The Vatican Museums receive as a gift the notebooks of one of its most illustrious directors: Bartolomeo Nogara

Wednesday May 2nd, 2018

On Wednesday May 2nd, thanks to the gift from Baroness Rosanella Lello Nogara and the ambassador Bernardino Osio, the Vatican Museums Historical Archive will receive 41 handwritten notebooks of Bartolomeo Nogara, distinguished Director General of the Pontifical Museums and Galleries from 1920 to 1954, the year of his death. At the moment of his appointment as Director of the Museums, on 1 October 1990, Nogara was able to benefit from a twenty-year knowledge of the Vatican cultural institutions: as Latin scriptor of the Vatican Apostolic Library and Special Director of the Gregorian Etruscan Museum from 1900, and Conservator of the Profane Museum of the Vatican Library from 1903.

He was the director who accompanied the Museums in the renovation process that followed the signing of the Conciliation between the Church and the Italian State in 1929, and in the structural changes that followed the birth of Vatican City State.

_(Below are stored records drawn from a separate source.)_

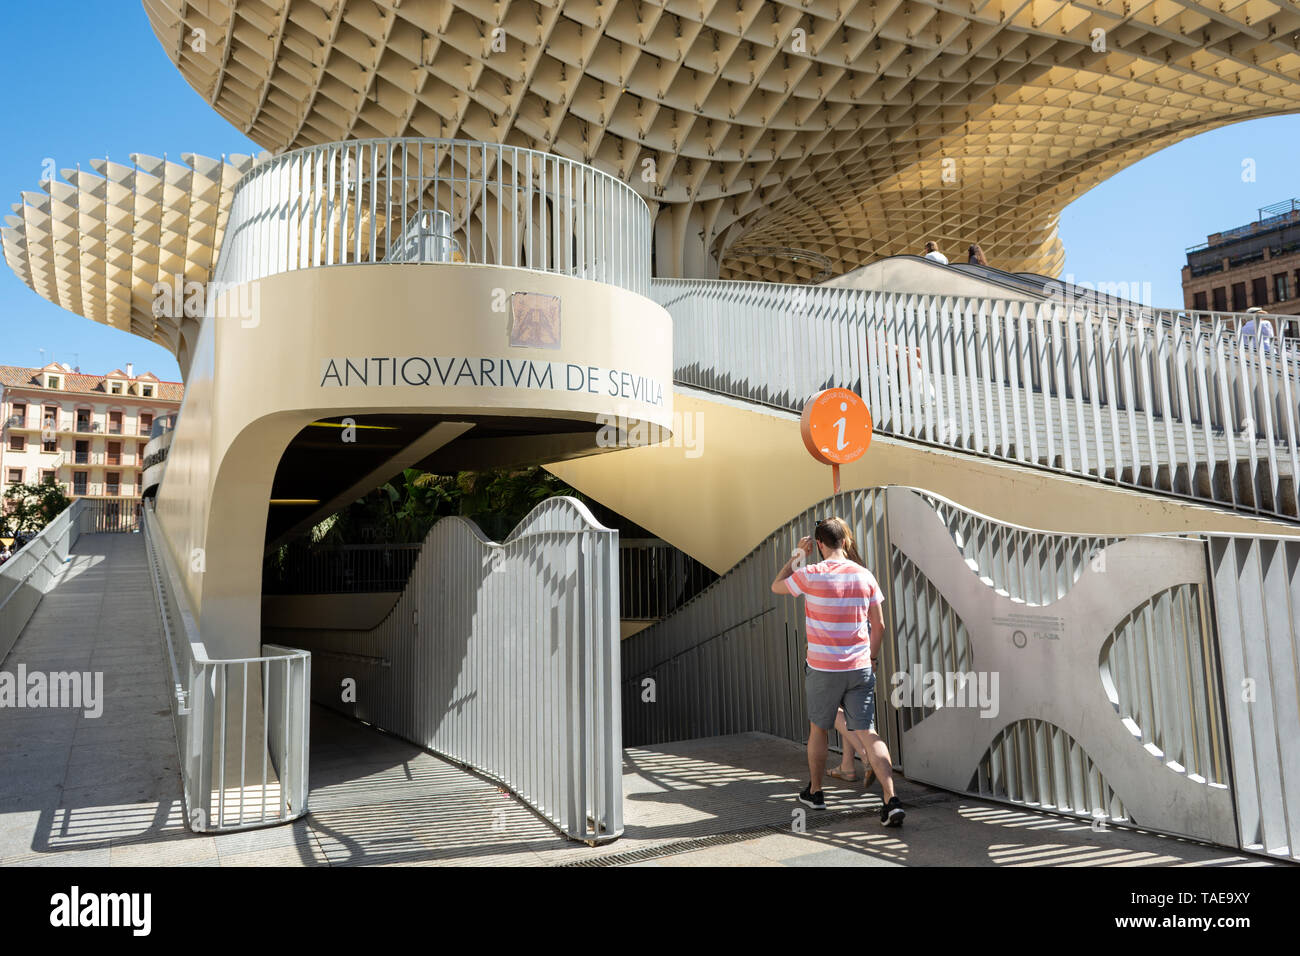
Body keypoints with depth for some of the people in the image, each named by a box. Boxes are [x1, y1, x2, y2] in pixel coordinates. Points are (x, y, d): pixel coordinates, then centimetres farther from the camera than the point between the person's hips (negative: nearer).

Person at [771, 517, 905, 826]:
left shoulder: (811, 574, -11)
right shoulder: (864, 575, 0)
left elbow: (776, 586, 9)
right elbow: (879, 625, 6)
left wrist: (798, 555, 12)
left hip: (822, 669, -2)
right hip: (859, 667, 3)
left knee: (818, 729, 16)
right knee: (867, 734, 4)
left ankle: (814, 792, 30)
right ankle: (891, 799, -5)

In his 34 years of service at the summit of the Pope’s Museums, Nogara substantially renovated the administrative structure of the Institution, guiding it towards a new and modern phase, aimed at planned conservation, grass-roots campaigns of cataloguing and inventory-taking, and functional planning of restoration. In accordance with this approach, the Research Laboratories were established from 1923 to 1932, and the Cabinet for Scientific Research and Applications from 1939 to 1942, still fundamental to the activity of the Museums. Under his guidance new arrangements for the collections were inaugurated, the Missionary Ethnological Museum was created in the Lateran Palace, the new monumental entrance to the Museums was realized and a special building was constructed for the Vatican Pinacoteca, designed by the architect Luca Beltrami.

The generous donation of the notebooks, in which Nogara wrote down the salient events in his long and fruitful service and his reflections from 1921 to 1952, offer to the Museums a new and valuable source for the history of the Institution, which owes much to the esteemed Director.